Overview of ds385

This website aims to help students get going in the wide wide world of data science. The functions within are meant to showcase simpler (and thus less robust) implementations of more complex topics, which come up frequently throughout data science. Below you’ll find some references that should be useful at various times throughout the semester.


Before we get to any Python, you should first familiarize yourself with at the following topics from MIT’s course The Missing Semester of Your CS Education:

  • Course overview + the shell

  • Shell Tools and Scripting

  • Editors

  • Data Wrangling

  • Command-line Environment

  • Version Control (Git)

We won’t cover all the subtopics, but it wouldn’t hurt you if you did.
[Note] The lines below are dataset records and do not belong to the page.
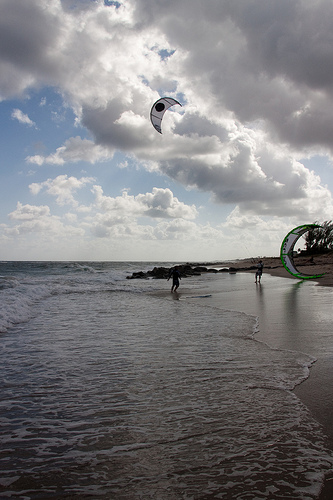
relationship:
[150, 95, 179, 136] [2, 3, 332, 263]
parasail in sky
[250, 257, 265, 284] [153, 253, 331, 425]
person standing on beach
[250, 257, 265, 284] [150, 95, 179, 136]
person flying parasail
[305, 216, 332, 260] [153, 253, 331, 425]
tree on beach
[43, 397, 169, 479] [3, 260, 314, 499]
sea foam on water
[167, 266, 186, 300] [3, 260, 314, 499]
person standing in water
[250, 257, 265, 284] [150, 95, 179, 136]
person holding parasail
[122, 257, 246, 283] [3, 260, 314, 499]
rocks in water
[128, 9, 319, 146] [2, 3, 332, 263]
cloud in sky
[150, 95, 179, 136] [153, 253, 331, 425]
parasail on beach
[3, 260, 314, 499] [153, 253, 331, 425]
water in front of beach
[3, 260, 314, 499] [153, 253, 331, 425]
water on beach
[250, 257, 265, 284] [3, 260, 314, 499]
person standing in water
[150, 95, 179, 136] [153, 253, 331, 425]
parasail laying on beach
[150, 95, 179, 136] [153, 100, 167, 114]
parasail with circle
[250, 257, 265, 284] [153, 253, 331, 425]
person on beach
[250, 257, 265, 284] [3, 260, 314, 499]
person standing near water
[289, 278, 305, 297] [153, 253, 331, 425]
shadow on beach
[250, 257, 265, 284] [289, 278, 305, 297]
person casting shadow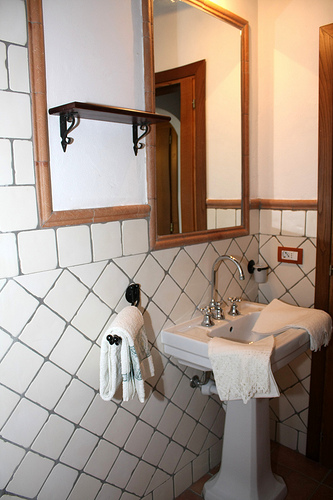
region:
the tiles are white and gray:
[30, 372, 117, 456]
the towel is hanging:
[76, 343, 200, 445]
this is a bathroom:
[0, 0, 329, 494]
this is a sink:
[147, 234, 325, 497]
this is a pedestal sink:
[158, 227, 313, 497]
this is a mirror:
[130, 0, 286, 257]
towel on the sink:
[223, 274, 325, 403]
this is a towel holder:
[78, 273, 147, 348]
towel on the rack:
[83, 290, 162, 407]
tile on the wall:
[9, 231, 228, 492]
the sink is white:
[173, 245, 319, 472]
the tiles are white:
[25, 336, 85, 439]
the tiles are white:
[22, 348, 106, 468]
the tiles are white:
[4, 371, 99, 461]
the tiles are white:
[13, 356, 89, 482]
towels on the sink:
[235, 293, 331, 384]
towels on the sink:
[219, 307, 316, 420]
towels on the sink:
[213, 310, 321, 425]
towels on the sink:
[196, 277, 331, 433]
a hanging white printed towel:
[98, 304, 155, 404]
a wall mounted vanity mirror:
[141, 0, 252, 249]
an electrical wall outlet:
[275, 245, 303, 264]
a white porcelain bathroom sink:
[160, 298, 320, 372]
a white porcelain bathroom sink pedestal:
[200, 397, 286, 497]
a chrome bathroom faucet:
[209, 252, 245, 319]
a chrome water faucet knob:
[198, 304, 214, 327]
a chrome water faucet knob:
[226, 294, 241, 316]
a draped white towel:
[208, 334, 280, 402]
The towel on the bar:
[98, 312, 160, 399]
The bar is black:
[105, 334, 123, 344]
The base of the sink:
[211, 396, 272, 496]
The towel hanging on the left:
[205, 334, 276, 406]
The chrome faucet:
[206, 249, 245, 297]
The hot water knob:
[199, 306, 216, 325]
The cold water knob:
[225, 294, 245, 314]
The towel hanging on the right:
[255, 297, 332, 362]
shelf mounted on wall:
[48, 97, 170, 154]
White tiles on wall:
[25, 408, 137, 486]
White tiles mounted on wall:
[49, 410, 175, 476]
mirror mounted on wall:
[142, 0, 249, 236]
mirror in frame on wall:
[141, 0, 251, 248]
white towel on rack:
[99, 306, 155, 407]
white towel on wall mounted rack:
[98, 283, 156, 403]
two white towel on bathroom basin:
[209, 297, 332, 400]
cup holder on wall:
[246, 258, 270, 285]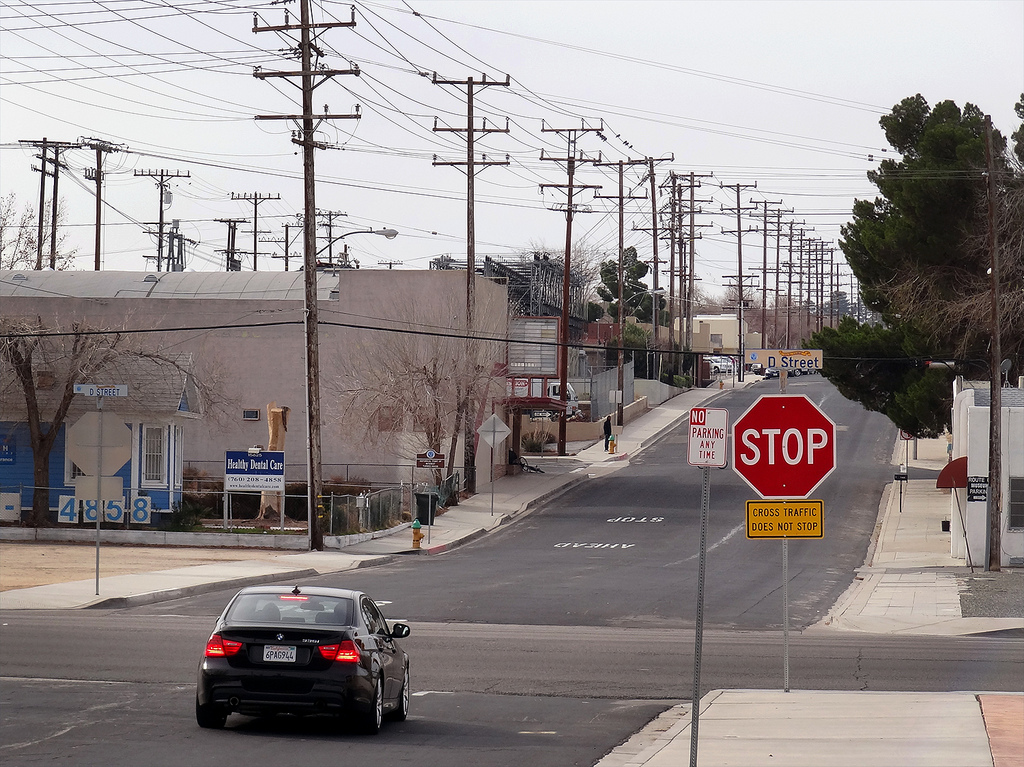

If you don’t have a working Python environment and IDE, then I suggest you use Jupyter Desktop for DS385. This isn’t my recommendation for long term use of Python, but it’s a good start.

Stanford’s CS231n course has a good and relatively quick introduction to the Python programming language.

For some help getting started with building a Python package see Alex Kyllo’s post Easy Python Package Publishing with Poetry. Of course the documentation for the Python package poetry, even if it takes a while to figure out.

Documentation on the Sphinx markup language reStructured Text.

Tips for contour plots in Python’s Matplotlib from Jake Vanderplas.

Louis Tiao has a nice post about visualizing and animating optimization algorithms with matplotlib.

The book Hands-On Machine Learning with R, by Bradley Boehmke & Brandon Greenwellis, a great resource.

Drawing again on Stanford’s CS231n course, I like their discussion of hyperparameter tuning.

Sebastian Ruder has a fairly popular blog post which provides an overview of some of the more popular gradient descent optimization algorithms, An overview of gradient descent optimization algorithms. John Chen provided a follow up post An updated overview of recent gradient descent algorithms, which includes some more mordern methods.